1. 台風予報の種類と発表形式
台風情報は、台風がどこにいて、今後どう進むかを発表するものです。
台風が日本に接近し、影響するおそれがある場合は、更新頻度が上がります。
下記に台風予報の種類をまとめています。(赤字は台風接近時に発表)
| 予報の種類 | 発表のタイミング(時刻) | 予報期間 | 発表内容 | 内容のポイント |
|---|---|---|---|---|
| 実況 | 0, 3, 6, 9, 12, 15, 18, 21時の約50分後 毎正時の約50分後 | 現在位置のみ | ・中心位置 ・進行方向 ・速度 ・中心気圧 ・最大風速 ・最大瞬間風速 ・暴風域 ・強風域 | 正時の台風の実況を約50分後に発表する。(つまり約50分前の実況) |
| 1時間後推定 | 毎正時の約50分後 | 1時間後の位置のみ | 実況と同じ | 正時の台風の1時間後の推定を約50分後に発表する。

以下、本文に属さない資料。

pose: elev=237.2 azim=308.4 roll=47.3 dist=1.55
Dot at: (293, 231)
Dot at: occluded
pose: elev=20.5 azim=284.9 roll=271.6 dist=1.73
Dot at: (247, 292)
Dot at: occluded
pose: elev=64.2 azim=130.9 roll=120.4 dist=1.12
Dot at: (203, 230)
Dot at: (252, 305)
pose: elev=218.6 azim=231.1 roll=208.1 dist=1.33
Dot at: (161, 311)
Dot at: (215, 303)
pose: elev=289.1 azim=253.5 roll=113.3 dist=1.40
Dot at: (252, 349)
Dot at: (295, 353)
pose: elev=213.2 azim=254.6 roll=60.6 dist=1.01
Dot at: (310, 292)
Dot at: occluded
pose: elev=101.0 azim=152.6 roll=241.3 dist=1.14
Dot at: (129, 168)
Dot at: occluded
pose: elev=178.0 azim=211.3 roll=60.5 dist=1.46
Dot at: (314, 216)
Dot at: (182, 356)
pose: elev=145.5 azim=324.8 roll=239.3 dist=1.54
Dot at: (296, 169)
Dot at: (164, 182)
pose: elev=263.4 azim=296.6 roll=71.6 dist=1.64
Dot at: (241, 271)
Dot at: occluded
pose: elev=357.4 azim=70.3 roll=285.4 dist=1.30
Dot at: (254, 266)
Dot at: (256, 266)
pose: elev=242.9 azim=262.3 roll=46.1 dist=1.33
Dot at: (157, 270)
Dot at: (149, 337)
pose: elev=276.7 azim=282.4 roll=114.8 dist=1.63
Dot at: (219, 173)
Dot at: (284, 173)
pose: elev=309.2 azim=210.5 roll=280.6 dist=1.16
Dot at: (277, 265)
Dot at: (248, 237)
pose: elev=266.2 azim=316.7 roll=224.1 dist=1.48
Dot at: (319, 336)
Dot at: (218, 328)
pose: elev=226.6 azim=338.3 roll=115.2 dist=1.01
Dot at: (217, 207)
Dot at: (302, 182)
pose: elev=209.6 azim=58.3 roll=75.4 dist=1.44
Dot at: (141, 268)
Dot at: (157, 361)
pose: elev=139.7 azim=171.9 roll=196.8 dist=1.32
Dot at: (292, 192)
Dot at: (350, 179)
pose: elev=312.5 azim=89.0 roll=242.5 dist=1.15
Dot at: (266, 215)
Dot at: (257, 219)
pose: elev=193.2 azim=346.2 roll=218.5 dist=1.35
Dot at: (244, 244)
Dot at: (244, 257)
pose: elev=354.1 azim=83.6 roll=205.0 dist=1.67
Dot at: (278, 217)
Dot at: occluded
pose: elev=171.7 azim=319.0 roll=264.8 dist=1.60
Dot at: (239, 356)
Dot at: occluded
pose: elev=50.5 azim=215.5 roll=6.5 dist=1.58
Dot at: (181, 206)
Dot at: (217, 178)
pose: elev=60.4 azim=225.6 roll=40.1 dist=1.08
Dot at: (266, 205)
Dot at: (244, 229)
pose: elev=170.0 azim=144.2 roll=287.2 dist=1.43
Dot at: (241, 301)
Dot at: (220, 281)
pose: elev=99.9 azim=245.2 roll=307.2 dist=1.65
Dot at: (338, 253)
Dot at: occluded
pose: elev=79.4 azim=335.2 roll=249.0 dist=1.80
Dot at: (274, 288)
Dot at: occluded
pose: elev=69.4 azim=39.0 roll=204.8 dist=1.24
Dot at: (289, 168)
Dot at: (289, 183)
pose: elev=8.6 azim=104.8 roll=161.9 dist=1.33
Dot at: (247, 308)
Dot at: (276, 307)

(つまり約10分後の推定) |
| 1日予報 | 0, 3, 6, 9, 12, 15, 18, 21時の約50分後 | 12時間先と24時間先 24時間先まで3時間毎 | ・予報円の中心 ・半径 ・進行方向 ・速度 ・中心気圧 ・最大風速 ・最大瞬間風速 ・暴風警戒域 | 予報円などを用いて今後の台風について予測する |
| 5日予報 | 3, 9, 15, 21時の約50分後 | 5日先まで24時間毎 | 1日予報と同じ | 以前は3日予報だったが、現在は5日先まで延長されている |
試験のポイント:
- 予報期間は「120時間(5日)先」までです。
- 台風が日本に接近時し影響するおそれがある場合は、より詳細な予報が出されます。
2. 台風予報の用語の定義
台風情報で使われる円や領域の定義は、数値まで正確に覚える必要があります。
予報円
- 定義: 台風の中心が到達すると予想される範囲。
- 確率: この円の中に台風の中心が入る確率は 70% です。
- 意味: 「予報円が大きい」ということは、「進路が定まっていない(予想が難しい)」ことを意味し、台風そのものの大きさとは無関係です。
暴風警戒域
- 定義: 台風の中心が予報円内を進んだ場合に、暴風域(風速25m/s以上)に入るおそれがある範囲。
- 図示: 予報円の外側にある「赤色の実線」で囲まれた円全体を指します。
- 防災上の意味: このエリアに入っている地域は、暴風に対する備えが必要です。
3. 台風進路予想図の見方
私たちがよく見る天気図上の台風情報の見方です。
- 黄色の円(実況): 強風域(風速15m/s以上)の範囲。
- 赤色の円(実況): 暴風域(風速25m/s以上)の範囲。
- 白色の点線の円(予報):予報円(将来の位置のばらつき)。
- 先の時間になるほど、予報の誤差が大きくなるため、通常は円が大きくなります。
- 赤色の実線の円(予報):暴風警戒域。
- 「予報円」+「台風の暴風域の半径」を合成した大きさになります。これにより今後の暴風域の大きさがどうなるのかをある程度推定できます。
4. アンサンブル予報と台風
予報円はアンサンブル予報をもとに作成しています。

- 原理: 初期値をわずかに変えた多数のシミュレーション(メンバー)を一斉に計算します。
- メンバーのばらつき:
- ばらつきが小さい: 全てのメンバーが似たようなコースを予想 $\rightarrow$ 予報円は小さくなる(信頼度が高い)。
- ばらつきが大きい: あるメンバーは西へ、あるメンバーは東へ進む予想 $\rightarrow$ 予報円は大きくなる(信頼度が低い)。
- 情報の作成: これらのメンバーの分布をもとに、70%の確率で中心が入る円(予報円)を描きます。
5. 暴風域に入る確率予報
「予報円」だけでは、危険度が分かりにくいため、より具体的なリスクを示すための予報です。
- 定義: 台風の暴風域(風速25m/s以上)に入る確率を、地域ごと(またはメッシュごと)に計算したもの。
- 対象期間: 120時間(5日)先まで。
- 発表のタイミング: 6時間毎
- 分布表示: 地図上で確率の高い場所を色分け表示(メッシュ情報)。

- 時系列表示: 特定の地点で「いつ頃確率がピークになるか」をグラフ表示。

- 注意: 確率が低い(数%程度)としても、普段は0%の現象なので、数%あれば「要警戒」です。